Imagine que seu corpo é um motor de alta tecnologia. O treino em jejum pode ser o “ajuste fino” que faltava para transformá-lo em um motor híbrido, mais eficiente e versátil.
1. Criando um “Motor Híbrido” (Flexibilidade Metabólica)
A maioria das pessoas depende muito de carboidratos (um combustível “premium”, mas limitado). Quando esse estoque acaba, muitas “quebram”. Já a flexibilidade metabólica é a capacidade do músculo de alternar com facilidade entre queimar açúcar ou gordura, conforme a demanda.
A ciência mostra que o treino em jejum pode ser uma ferramenta para desenvolver isso:
- Aumento das Usinas de Energia: Após 6 semanas, apenas quem treinou em jejum apresentou um aumento expressivo nas enzimas que gerenciam a produção de energia, como a Citrate Synthase (subiu 47%) e a βHAD (subiu 34%). No grupo que treinou sempre alimentado, essas “usinas” não tiveram esse upgrade de forma significativa.
- Mais Portas para a Gordura: O corpo passa a produzir mais FABPm, uma proteína que funciona como um transportador, levando a gordura do sangue para dentro do músculo com muito mais rapidez para virar movimento.
2. O Efeito “Tanque de Reserva” (Poupança de Glicogênio)
Este é o ponto que mais interessa a maratonistas e ciclistas. O treino em jejum ensina o músculo a ser mais “poupador”.
Os estudos revelaram que, quando atletas treinados em jejum iam para uma prova e consumiam carboidratos, o corpo deles era tão eficiente que gastava muito menos glicogênio (estoque de açúcar) do que o corpo de quem sempre treinou alimentado. É como ter um tanque reserva intacto para os quilômetros finais, enquanto outros competidores já começam a ficar sem combustível.
3. Aumentando sua Velocidade com Gordura (FATmax)
Existe uma intensidade de exercício em que você queima o máximo de gordura possível; chamamos isso de FATmax.
- A pesquisa mostrou que o treino em jejum aumentou o FATmax em 21%, contra apenas 6% no grupo alimentado.
- O que isso significa na prática? Que você consegue correr ou pedalar em um ritmo mais forte usando a gordura como combustível principal, sem recorrer tão cedo aos estoques limitados de açúcar.
4. Gerando estabilidade glicêmica
Já sentiu suor frio ou fraqueza quando o treino se estende?

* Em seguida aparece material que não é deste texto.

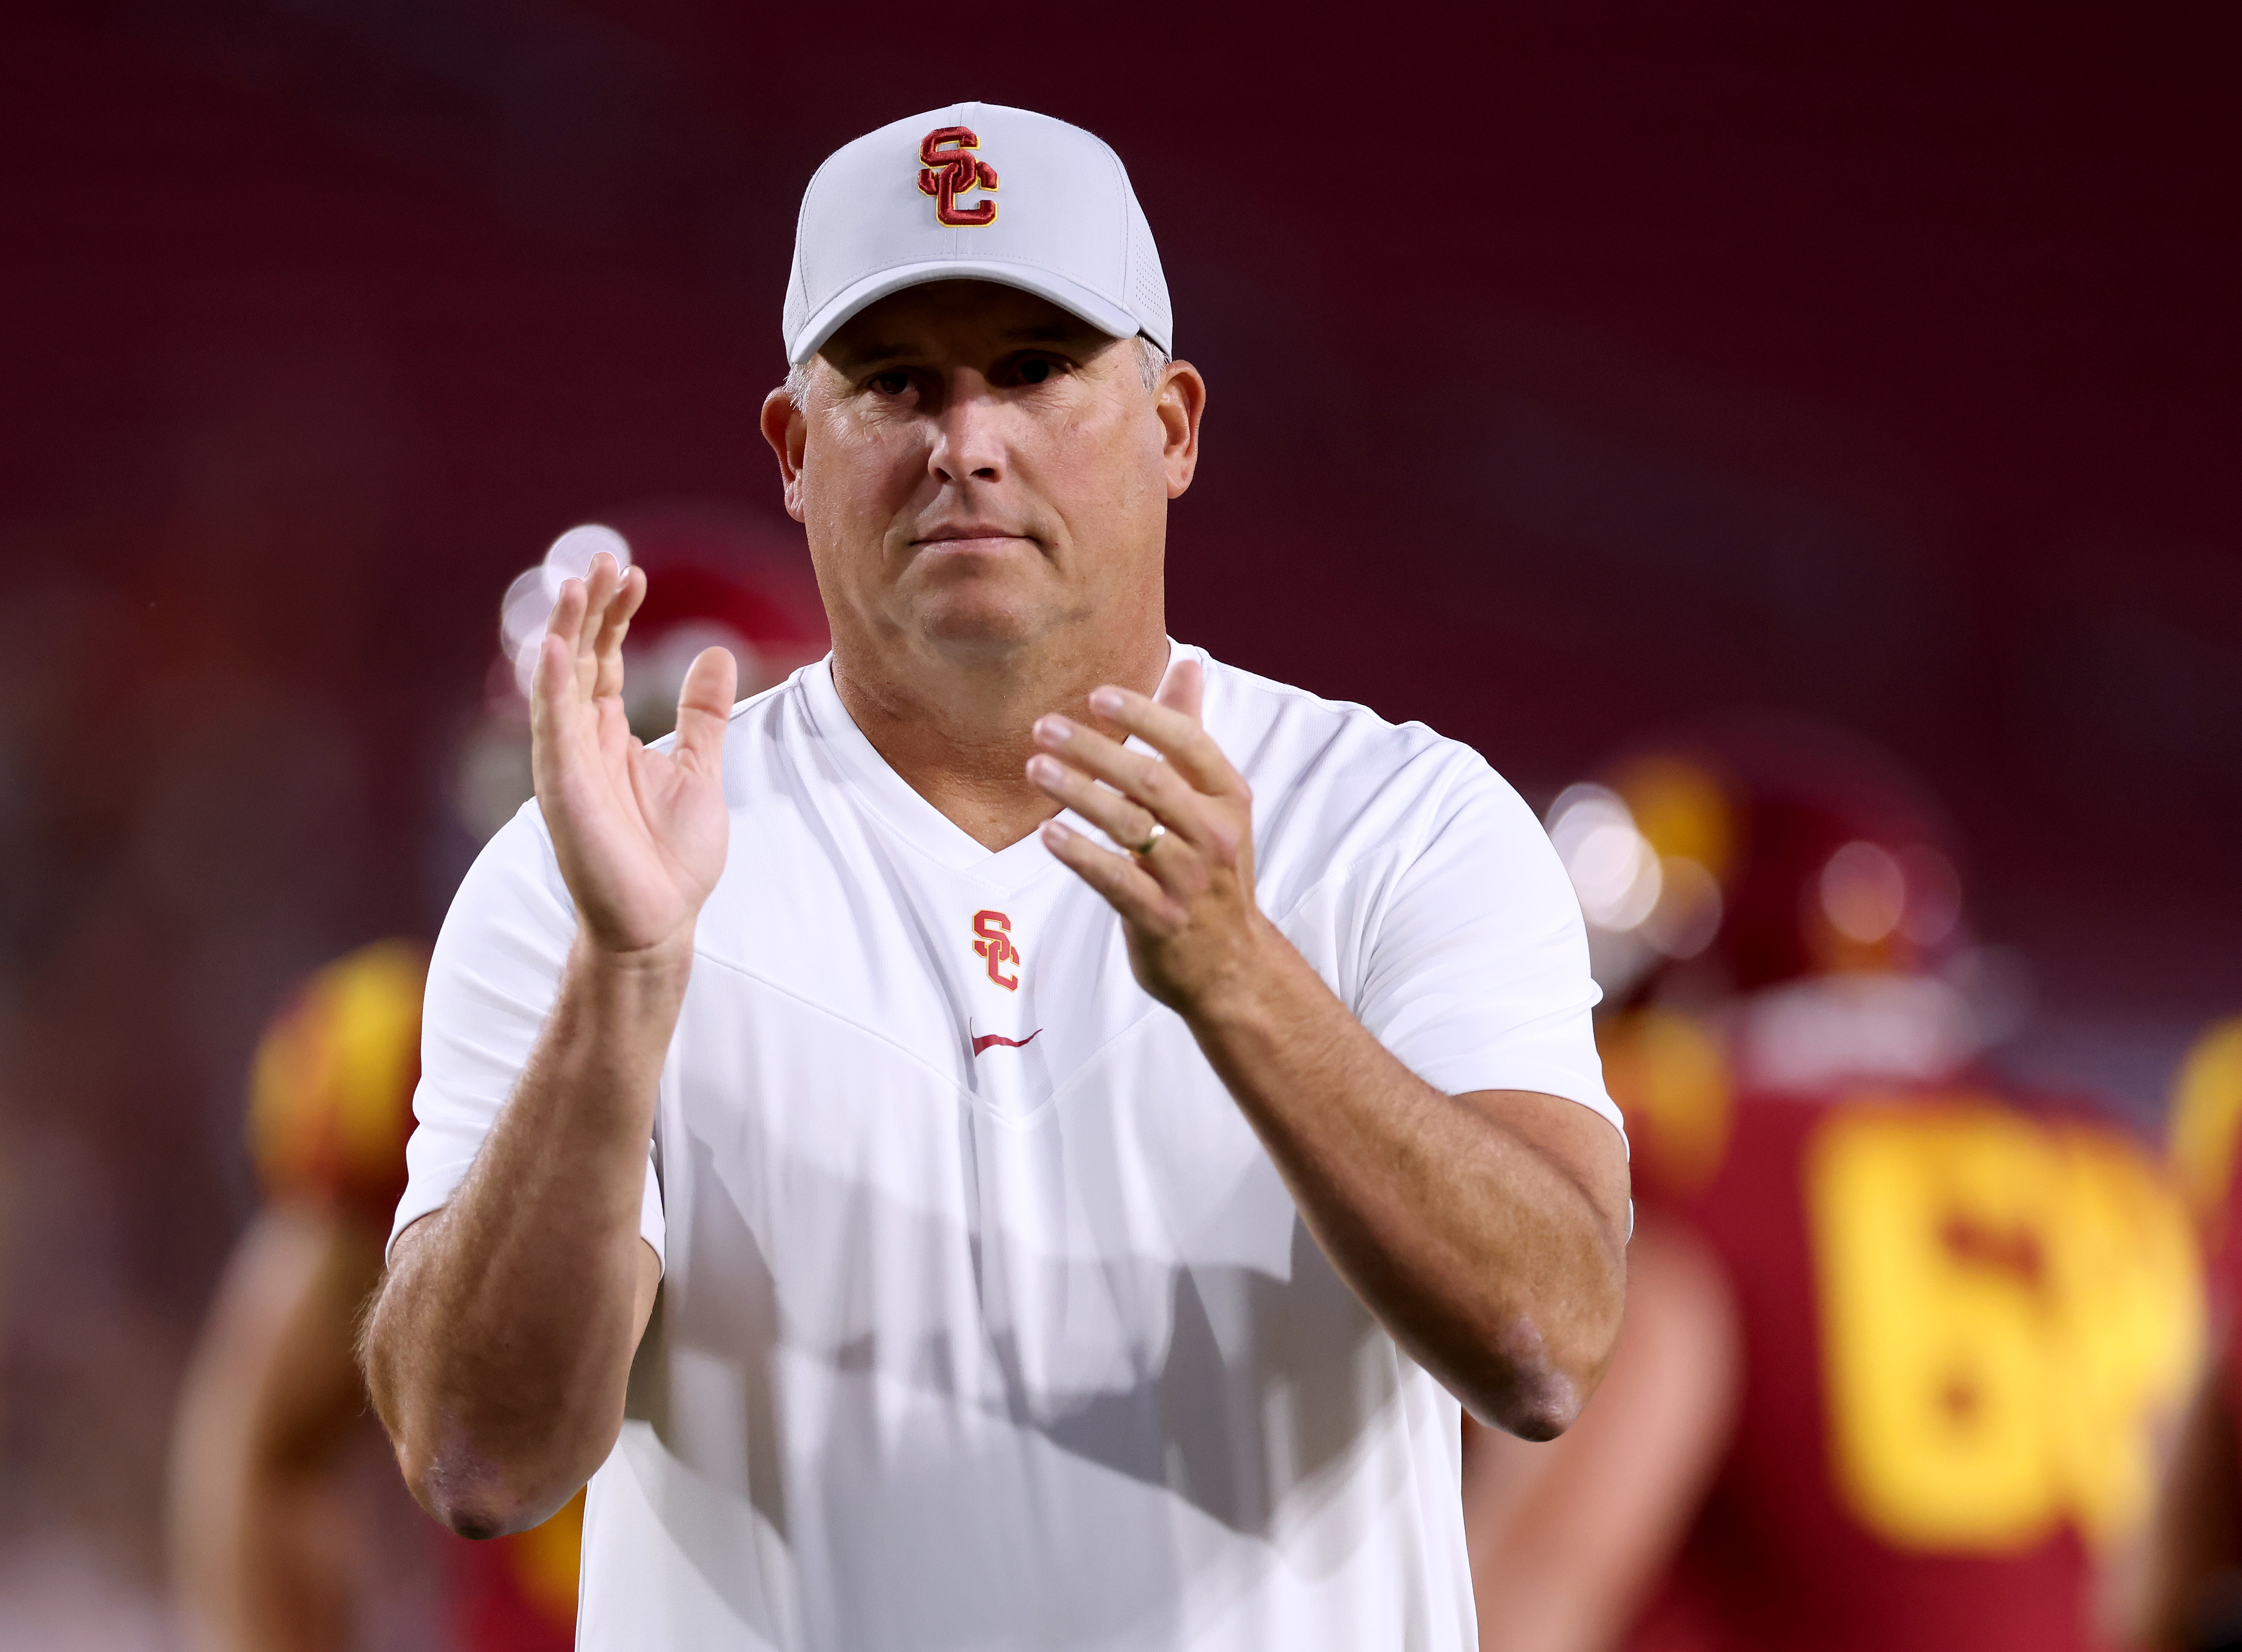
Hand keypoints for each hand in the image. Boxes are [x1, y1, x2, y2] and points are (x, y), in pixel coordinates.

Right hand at [531, 553, 736, 957]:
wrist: (661, 920)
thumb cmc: (673, 857)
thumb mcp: (700, 769)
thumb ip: (703, 715)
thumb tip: (715, 653)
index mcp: (610, 733)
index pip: (605, 658)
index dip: (616, 615)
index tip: (635, 575)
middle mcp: (582, 741)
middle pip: (578, 658)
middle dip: (589, 609)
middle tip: (604, 561)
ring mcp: (567, 762)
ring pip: (558, 682)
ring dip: (565, 632)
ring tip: (578, 584)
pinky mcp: (561, 788)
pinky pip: (552, 728)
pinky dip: (550, 687)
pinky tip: (553, 646)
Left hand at [1027, 658, 1271, 1014]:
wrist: (1232, 966)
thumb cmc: (1213, 873)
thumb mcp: (1216, 805)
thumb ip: (1190, 738)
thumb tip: (1188, 665)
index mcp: (1229, 799)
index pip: (1188, 742)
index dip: (1143, 715)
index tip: (1096, 696)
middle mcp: (1214, 835)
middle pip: (1151, 779)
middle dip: (1094, 749)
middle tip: (1044, 728)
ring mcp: (1189, 879)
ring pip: (1128, 825)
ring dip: (1077, 792)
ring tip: (1035, 768)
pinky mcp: (1161, 918)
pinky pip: (1114, 879)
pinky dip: (1080, 854)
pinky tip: (1048, 833)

Muitas vezes, isso é a glicose (açúcar no sangue) caindo.
- A ciência descobriu que o treinamento em jejum previne essa queda.
- Nos testes, quem treinava sempre alimentado sofreu queda da glicose na segunda hora de exercício em jejum. Já o grupo acostumado a treinar em jejum manteve os níveis de açúcar no sangue estáveis. O corpo aprendeu a sustentar esse equilíbrio, tornando-se mais resistente à fadiga.
5. Queimando a gordura “escondida” no músculo
Existem pequenas gotículas de gordura dentro do músculo (IMCL). O treino em jejum é um estímulo poderoso para ensinar o corpo a usar essa reserva.
- Após o período de treinamento, o grupo do jejum degradou muito mais essa gordura interna (especialmente nas fibras de contração lenta, Tipo I, e nas de potência, Tipo IIa) durante o exercício.
- O grupo alimentado não apresentou a mesma melhora na utilização desse combustível interno.
Conclusão
O recado desses dados é: não veja o jejum como uma dieta, mas como um estímulo de treinamento celular.
Ao treinar em jejum ocasionalmente, você “ensina” suas células a serem mais eficientes, a pouparem energia nobre e a manterem o açúcar no sangue mais estável.
Mas lembre-se: para que essas adaptações aconteçam sem perda de rendimento, a alimentação no restante do dia deve ser rica em carboidratos e nutrientes (como nos estudos), garantindo recuperação e suporte ao aumento do VO2máx (que sobe igualmente em ambos os métodos).
A combinação da inteligência do jejum com a energia de uma alimentação bem planejada é o que pode te transformar em um atleta muito mais resiliente!